TASK GOAL -
Please give again every entry exactly as it appears, setting aside the pictures.

RECORDED INFORMATION -
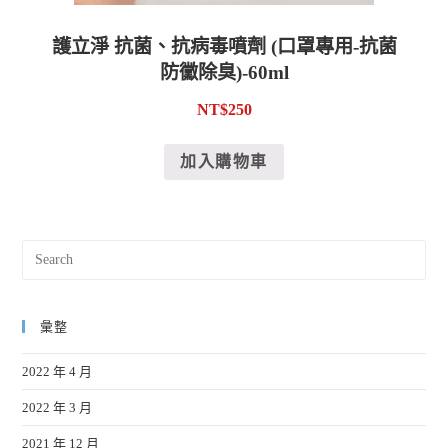
護立淨 抗菌、抗病毒噴劑 (口罩專用-抗菌
防黴除臭)-60ml
NT$
250
加入購物車
彙整
2022 年 4 月
2022 年 3 月
2021 年 12 月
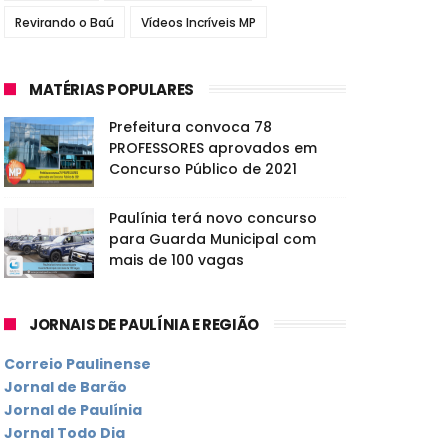
Revirando o Baú
Vídeos Incríveis MP
MATÉRIAS POPULARES
Prefeitura convoca 78
PROFESSORES aprovados em
Concurso Público de 2021
Paulínia terá novo concurso
para Guarda Municipal com
mais de 100 vagas
JORNAIS DE PAULÍNIA E REGIÃO
Correio Paulinense
Jornal de Barão
Jornal de Paulínia
Jornal Todo Dia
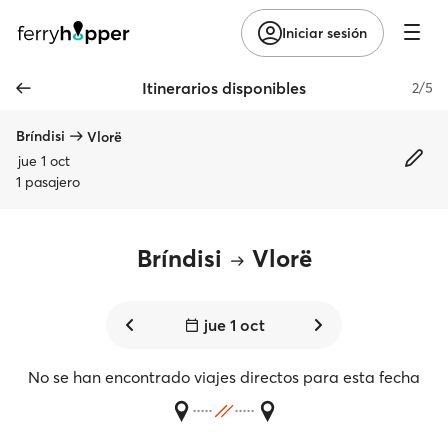
Iniciar sesión
Itinerarios disponibles
2/5
Bríndisi
Vlorë
jue 1 oct
1 pasajero
Bríndisi
Vlorë
jue 1 oct
No se han encontrado viajes directos para esta fecha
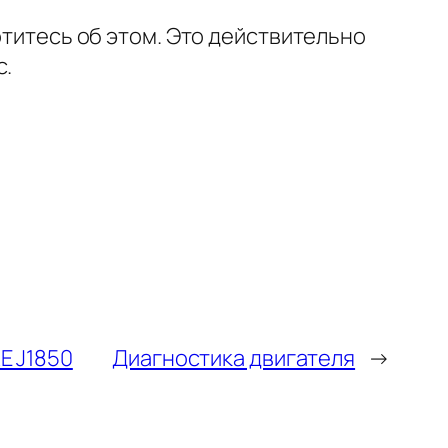
отитесь об этом. Это действительно
с.
E J1850
Диагностика двигателя
→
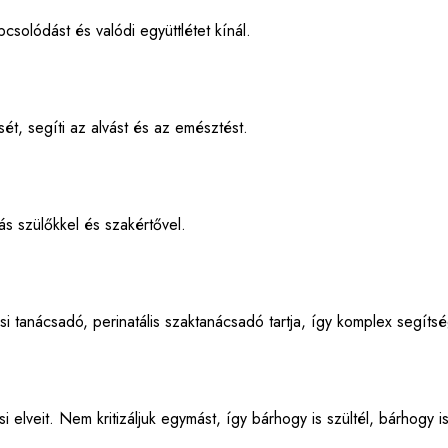
solódást és valódi együttlétet kínál.
ét, segíti az alvást és az emésztést.
s szülőkkel és szakértővel.
i tanácsadó, perinatális szaktanácsadó tartja, így komplex segít
lveit. Nem kritizáljuk egymást, így bárhogy is szültél, bárhogy i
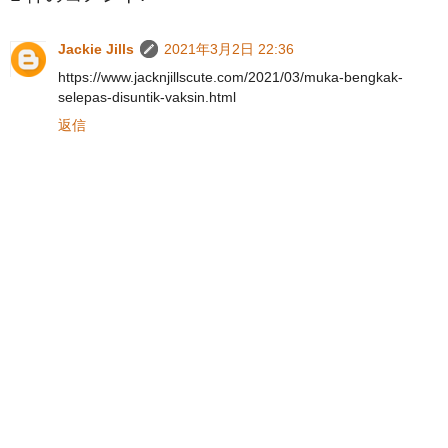
Jackie Jills
2021年3月2日 22:36
https://www.jacknjillscute.com/2021/03/muka-bengkak-
selepas-disuntik-vaksin.html
返信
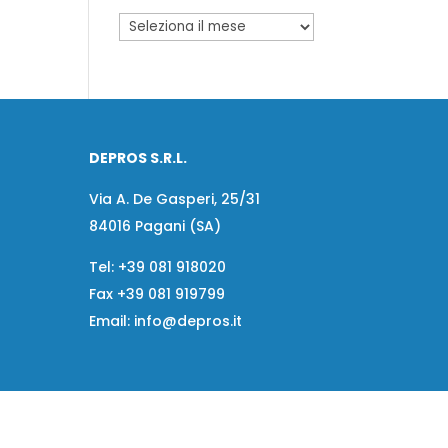
DEPROS S.R.L.
Via A. De Gasperi, 25/31
84016 Pagani (SA)
Tel:
+39 081 918020
Fax
+39 081 919799
Email:
info@depros.it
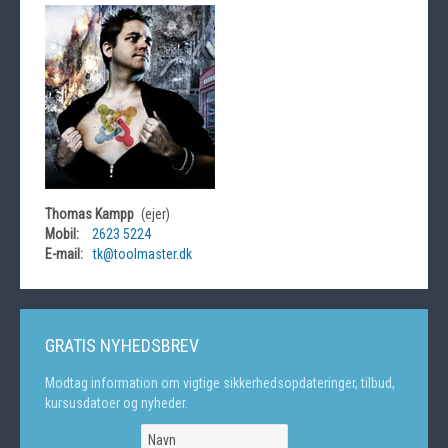
Thomas Kampp
(ejer)
Mobil:
2623 5224
E-mail:
tk@toolmaster.dk
GRATIS NYHEDSBREV
Modtag information om vigtige sikkerhedsopdateringer, tilbud,
kursusdatoer og nyheder.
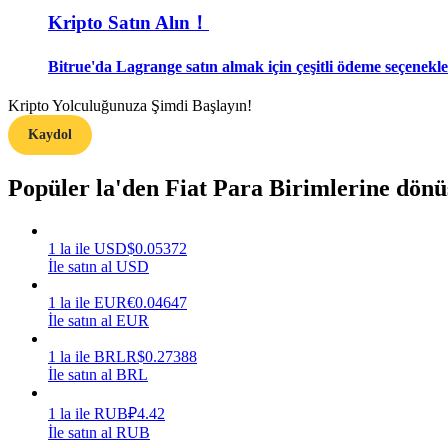
Kripto Satın Alın！
Rehber
Bitrue'da Lagrange satın almak için çeşitli ödeme seçenekle
Vadeli İşlemler Başlangıç Kılavuzu
Kripto Yolculuğunuza Şimdi Başlayın!
Kaydol
Popüler la'den Fiat Para Birimlerine dön
1
la
ile
USD
$
0.05372
İle satın al USD
Ticaret stratejileri
1
la
ile
EUR
€
0.04647
Nasıl kârlı kalabileceğinizi öğrenin
İle satın al EUR
1
la
ile
BRL
R$
0.27388
İle satın al BRL
1
la
ile
RUB
₽
4.42
İle satın al RUB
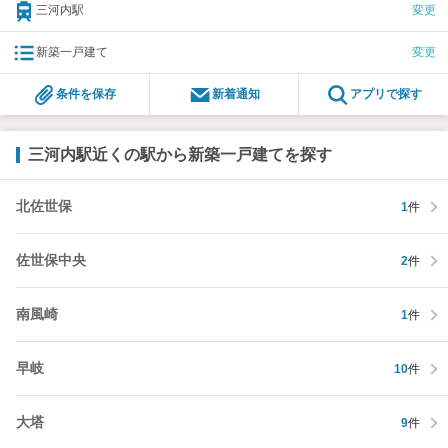
三河内駅
変更
新築一戸建て
変更
条件を保存
新着通知
アプリで探す
三河内駅近くの駅から新築一戸建てを探す
北佐世保
1
件
佐世保中央
2
件
南風崎
1
件
早岐
10
件
大塔
9
件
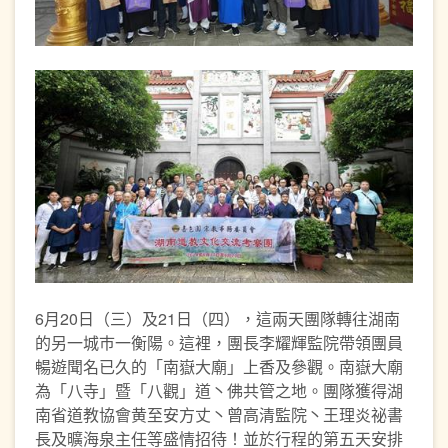
6月20日（三）及21日（四），這兩天團隊轉往湖南
的另一城巿一衡陽。這裡，團長李耀輝監院帶領團員
暢遊聞名已久的「南嶽大廟」上香及參觀。南嶽大廟
為「八寺」暨「八觀」道丶佛共管之地。團隊獲得湖
南省道教協會黄至安方丈丶曾高清監院丶王理炎祕書
長及曠海泉主任等盛情招待！並於行程的第五天安排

RESULT -
護立淨 抗菌、抗病毒噴劑 (口罩專用-抗菌
防黴除臭)-60ml
NT$
250
加入購物車
彙整
2022 年 4 月
2022 年 3 月
2021 年 12 月
Revirando o Baú
Vídeos Incríveis MP
MATÉRIAS POPULARES
Prefeitura convoca 78
PROFESSORES aprovados em
Concurso Público de 2021
Paulínia terá novo concurso
para Guarda Municipal com
mais de 100 vagas
JORNAIS DE PAULÍNIA E REGIÃO
Correio Paulinense
Jornal de Barão
Jornal de Paulínia
Jornal Todo Dia
Iniciar sesión
Itinerarios disponibles
2/5
Bríndisi
Vlorë
jue 1 oct
1 pasajero
Bríndisi
Vlorë
jue 1 oct
No se han encontrado viajes directos para esta fecha
отитесь об этом. Это действительно
с.
E J1850
Диагностика двигателя
→
solódást és valódi együttlétet kínál.
ét, segíti az alvást és az emésztést.
s szülőkkel és szakértővel.
i tanácsadó, perinatális szaktanácsadó tartja, így komplex segít
lveit. Nem kritizáljuk egymást, így bárhogy is szültél, bárhogy i
Jackie Jills
2021年3月2日 22:36
https://www.jacknjillscute.com/2021/03/muka-bengkak-
selepas-disuntik-vaksin.html
返信
DEPROS S.R.L.
Via A. De Gasperi, 25/31
84016 Pagani (SA)
Tel:
+39 081 918020
Fax
+39 081 919799
Email:
info@depros.it
Thomas Kampp
(ejer)
Mobil:
2623 5224
E-mail:
tk@toolmaster.dk
GRATIS NYHEDSBREV
Modtag information om vigtige sikkerhedsopdateringer, tilbud,
kursusdatoer og nyheder.
Kripto Satın Alın！
Rehber
Bitrue'da Lagrange satın almak için çeşitli ödeme seçenekle
Vadeli İşlemler Başlangıç Kılavuzu
Kripto Yolculuğunuza Şimdi Başlayın!
Kaydol
Popüler la'den Fiat Para Birimlerine dön
1
la
ile
USD
$
0.05372
İle satın al USD
Ticaret stratejileri
1
la
ile
EUR
€
0.04647
Nasıl kârlı kalabileceğinizi öğrenin
İle satın al EUR
1
la
ile
BRL
R$
0.27388
İle satın al BRL
1
la
ile
RUB
₽
4.42
İle satın al RUB
三河内駅
変更
新築一戸建て
変更
条件を保存
新着通知
アプリで探す
三河内駅近くの駅から新築一戸建てを探す
北佐世保
1
件
佐世保中央
2
件
南風崎
1
件
早岐
10
件
大塔
9
件
6月20日（三）及21日（四），這兩天團隊轉往湖南
的另一城巿一衡陽。這裡，團長李耀輝監院帶領團員
暢遊聞名已久的「南嶽大廟」上香及參觀。南嶽大廟
為「八寺」暨「八觀」道丶佛共管之地。團隊獲得湖
南省道教協會黄至安方丈丶曾高清監院丶王理炎祕書
長及曠海泉主任等盛情招待！並於行程的第五天安排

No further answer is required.